All those who weren’t hanging in the stands of the scaffolding formed a circle around the dancers, and each would come break into the center for a rapid-fire one minute solo battle.When the beat switched the next dancer jumped in for their kinetic rebuttal. The judges had a quick second to deliberate then they would shout an “un, dos, tres” and each would point in the direction of their favorite. The winning dancer would move onto battle the winner of the following series.



They had competitions in freestyle, dancehall, breaking, pop-locking, and krumping. In the fast paced competition, the technical highlights were definitely in the bboys. Although the photographer warned me that there was another Porteno cat who could out break all of these kids, there was definitely some real talent. Super-de-duper head spins, flips, a lot of acrobatic movement. What was missing though it seemed was the differenciating style. Most b-boys were lacking in their top-lock, in their transition, and in the attitude that made me crush on so many of my friends older brothers growing up—the shamelessly smooth style.


But what the scene lacked in originality they definitely supplanted with energy. My two friends stood on the sidelines mouths wide, heads bobbing back and forth, chiming in with the crowd with their own ‘ooooooohs”.

The Dancehall session was equipt with an androgynous gent with all the attitude in his hips, gyrating his booty so fast that it made me dizzy (again, could’ve been the paint fumes). A girl who I think learned krumping from watching a few episodes of Community (SEE VIDEO) but from my point of view, it was an exciting starting point for two reasons.

1.) The hip-hop community of Buenos Aires is definitely in it’s infancia, it’s not like many Latin American communities who aggressively latched on to hip-hop like Chile, or Columbia. Buenos Aires, the larger part of the marginalized population is more comfortable with cumbia villiera—a form of similar based music that has many of the characteristics of a reggaeton. But, the two have a very, very, close relation, and I imagine more and more the two moving together and getting closer and closer to marriage. BUT, the community is very, young, excited youth, looking for their form of expression.

2.) There is definitely a lot of Afro presence within the hip-hop community.

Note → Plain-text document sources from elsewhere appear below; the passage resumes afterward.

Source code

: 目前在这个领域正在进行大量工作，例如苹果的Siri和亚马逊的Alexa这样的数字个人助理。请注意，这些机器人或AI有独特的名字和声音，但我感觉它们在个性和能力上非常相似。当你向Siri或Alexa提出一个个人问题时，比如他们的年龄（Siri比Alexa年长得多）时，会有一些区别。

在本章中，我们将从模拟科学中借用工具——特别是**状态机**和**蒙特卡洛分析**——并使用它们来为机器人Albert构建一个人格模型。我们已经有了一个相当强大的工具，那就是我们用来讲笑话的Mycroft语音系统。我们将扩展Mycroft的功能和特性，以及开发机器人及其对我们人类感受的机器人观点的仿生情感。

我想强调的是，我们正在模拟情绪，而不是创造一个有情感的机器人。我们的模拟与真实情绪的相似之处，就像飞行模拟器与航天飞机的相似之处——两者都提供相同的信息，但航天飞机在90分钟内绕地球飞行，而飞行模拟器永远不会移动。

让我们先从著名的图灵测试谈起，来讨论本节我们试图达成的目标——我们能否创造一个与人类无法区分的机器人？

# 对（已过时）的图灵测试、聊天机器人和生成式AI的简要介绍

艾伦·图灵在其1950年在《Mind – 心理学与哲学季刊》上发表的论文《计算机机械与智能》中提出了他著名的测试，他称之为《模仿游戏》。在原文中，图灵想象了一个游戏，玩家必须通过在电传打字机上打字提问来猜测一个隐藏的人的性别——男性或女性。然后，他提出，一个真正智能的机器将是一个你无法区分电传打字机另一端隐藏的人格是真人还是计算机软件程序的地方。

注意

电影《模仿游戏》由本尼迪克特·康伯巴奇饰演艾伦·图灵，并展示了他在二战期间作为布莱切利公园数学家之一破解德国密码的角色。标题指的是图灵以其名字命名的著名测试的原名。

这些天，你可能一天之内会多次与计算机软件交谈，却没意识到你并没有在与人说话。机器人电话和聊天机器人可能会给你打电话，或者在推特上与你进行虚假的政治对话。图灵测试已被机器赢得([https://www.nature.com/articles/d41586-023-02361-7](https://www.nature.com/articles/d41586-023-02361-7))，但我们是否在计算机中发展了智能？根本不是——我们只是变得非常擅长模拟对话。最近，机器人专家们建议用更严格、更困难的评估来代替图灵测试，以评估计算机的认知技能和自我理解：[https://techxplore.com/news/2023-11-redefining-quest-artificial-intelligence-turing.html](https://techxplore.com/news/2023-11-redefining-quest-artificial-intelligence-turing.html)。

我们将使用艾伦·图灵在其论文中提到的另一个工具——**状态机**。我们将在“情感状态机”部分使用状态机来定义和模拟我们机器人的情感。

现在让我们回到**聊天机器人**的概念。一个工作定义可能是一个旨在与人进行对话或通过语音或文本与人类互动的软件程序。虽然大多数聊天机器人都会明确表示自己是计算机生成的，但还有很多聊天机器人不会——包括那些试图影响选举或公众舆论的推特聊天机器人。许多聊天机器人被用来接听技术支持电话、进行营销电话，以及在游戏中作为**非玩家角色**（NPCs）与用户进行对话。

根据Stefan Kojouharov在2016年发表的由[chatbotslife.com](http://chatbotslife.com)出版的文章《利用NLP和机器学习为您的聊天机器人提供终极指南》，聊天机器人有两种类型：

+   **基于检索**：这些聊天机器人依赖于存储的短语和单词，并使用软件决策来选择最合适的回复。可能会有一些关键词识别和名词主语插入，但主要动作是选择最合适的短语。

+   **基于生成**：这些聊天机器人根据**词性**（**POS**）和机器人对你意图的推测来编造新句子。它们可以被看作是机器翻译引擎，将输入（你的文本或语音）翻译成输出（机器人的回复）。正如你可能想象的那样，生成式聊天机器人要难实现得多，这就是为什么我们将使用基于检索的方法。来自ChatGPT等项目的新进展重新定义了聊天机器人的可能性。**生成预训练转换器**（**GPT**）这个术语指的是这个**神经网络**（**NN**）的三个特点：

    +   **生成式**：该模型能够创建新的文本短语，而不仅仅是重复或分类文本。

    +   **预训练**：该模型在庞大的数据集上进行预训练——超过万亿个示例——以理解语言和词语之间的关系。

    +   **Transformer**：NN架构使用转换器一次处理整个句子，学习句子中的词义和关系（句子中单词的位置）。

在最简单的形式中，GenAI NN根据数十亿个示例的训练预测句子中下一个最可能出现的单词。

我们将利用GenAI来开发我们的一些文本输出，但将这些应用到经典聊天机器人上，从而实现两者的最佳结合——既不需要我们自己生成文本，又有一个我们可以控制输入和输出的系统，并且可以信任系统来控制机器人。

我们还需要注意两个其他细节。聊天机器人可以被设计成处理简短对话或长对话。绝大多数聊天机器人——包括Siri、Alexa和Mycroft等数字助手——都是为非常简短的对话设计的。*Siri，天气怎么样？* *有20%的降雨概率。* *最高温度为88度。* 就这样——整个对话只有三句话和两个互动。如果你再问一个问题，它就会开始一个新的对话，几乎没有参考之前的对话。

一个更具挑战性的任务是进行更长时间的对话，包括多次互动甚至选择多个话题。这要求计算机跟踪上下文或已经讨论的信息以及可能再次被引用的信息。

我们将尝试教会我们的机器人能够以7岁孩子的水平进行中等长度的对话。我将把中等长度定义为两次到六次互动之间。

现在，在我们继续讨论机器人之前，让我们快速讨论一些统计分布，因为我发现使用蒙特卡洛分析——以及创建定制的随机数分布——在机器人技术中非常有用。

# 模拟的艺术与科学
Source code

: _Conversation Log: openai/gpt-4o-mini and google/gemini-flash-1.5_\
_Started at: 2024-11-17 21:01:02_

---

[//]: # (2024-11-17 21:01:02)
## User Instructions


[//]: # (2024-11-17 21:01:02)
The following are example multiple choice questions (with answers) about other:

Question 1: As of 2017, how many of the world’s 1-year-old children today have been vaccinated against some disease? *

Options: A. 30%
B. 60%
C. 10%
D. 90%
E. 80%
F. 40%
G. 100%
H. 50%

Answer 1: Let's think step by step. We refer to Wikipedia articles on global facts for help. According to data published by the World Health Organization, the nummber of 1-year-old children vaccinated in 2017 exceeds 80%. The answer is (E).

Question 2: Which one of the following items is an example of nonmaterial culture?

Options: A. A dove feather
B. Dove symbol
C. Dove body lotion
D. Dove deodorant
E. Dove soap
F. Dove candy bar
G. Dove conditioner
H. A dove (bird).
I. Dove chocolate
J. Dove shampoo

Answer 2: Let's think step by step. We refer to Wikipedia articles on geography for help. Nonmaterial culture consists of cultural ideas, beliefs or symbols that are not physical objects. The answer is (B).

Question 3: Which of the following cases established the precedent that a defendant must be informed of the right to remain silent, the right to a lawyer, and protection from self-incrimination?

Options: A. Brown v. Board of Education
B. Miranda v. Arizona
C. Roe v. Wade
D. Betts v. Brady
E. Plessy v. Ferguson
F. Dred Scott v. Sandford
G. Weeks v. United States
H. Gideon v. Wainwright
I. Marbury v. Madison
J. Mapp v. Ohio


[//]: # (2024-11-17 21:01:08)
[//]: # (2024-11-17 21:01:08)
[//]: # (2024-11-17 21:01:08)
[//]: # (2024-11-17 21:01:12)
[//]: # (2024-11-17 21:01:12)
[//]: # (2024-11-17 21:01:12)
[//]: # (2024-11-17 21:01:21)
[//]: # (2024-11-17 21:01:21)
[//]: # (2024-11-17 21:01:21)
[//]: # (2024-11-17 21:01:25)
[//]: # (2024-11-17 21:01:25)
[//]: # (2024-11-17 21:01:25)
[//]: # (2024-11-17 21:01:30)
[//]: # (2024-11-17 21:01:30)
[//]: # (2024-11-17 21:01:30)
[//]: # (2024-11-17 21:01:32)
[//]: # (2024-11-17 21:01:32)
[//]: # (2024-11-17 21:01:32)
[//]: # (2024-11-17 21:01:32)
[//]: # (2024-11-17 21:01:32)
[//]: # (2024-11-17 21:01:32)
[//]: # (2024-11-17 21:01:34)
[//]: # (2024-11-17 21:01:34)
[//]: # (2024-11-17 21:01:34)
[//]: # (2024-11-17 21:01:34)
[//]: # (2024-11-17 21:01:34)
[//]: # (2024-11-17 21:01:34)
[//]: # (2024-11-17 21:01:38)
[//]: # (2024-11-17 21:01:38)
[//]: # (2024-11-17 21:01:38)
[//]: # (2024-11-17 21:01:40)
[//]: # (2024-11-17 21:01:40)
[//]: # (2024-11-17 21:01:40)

The African immigrants always posted up in Lost are part of the scene, but it also really excites me that Afro-Argentines, and a lot of the mutted and mixed kids of Buenos Aires have latched on to this type of dance and expression.


We all cut out of the joint around 4am. As I passed the photographer mis datos, I noticed his hijo de puta girl/friend rushing me, and encouraging me not to give him my information. In her rush to get him out of my sight, I left without getting his information.

And sadly, I have yet to hear from him…I can only imagine how the girlfriend disposed of my information. So Venezuelano, if you’re out there….give me my pictures & footage back!!!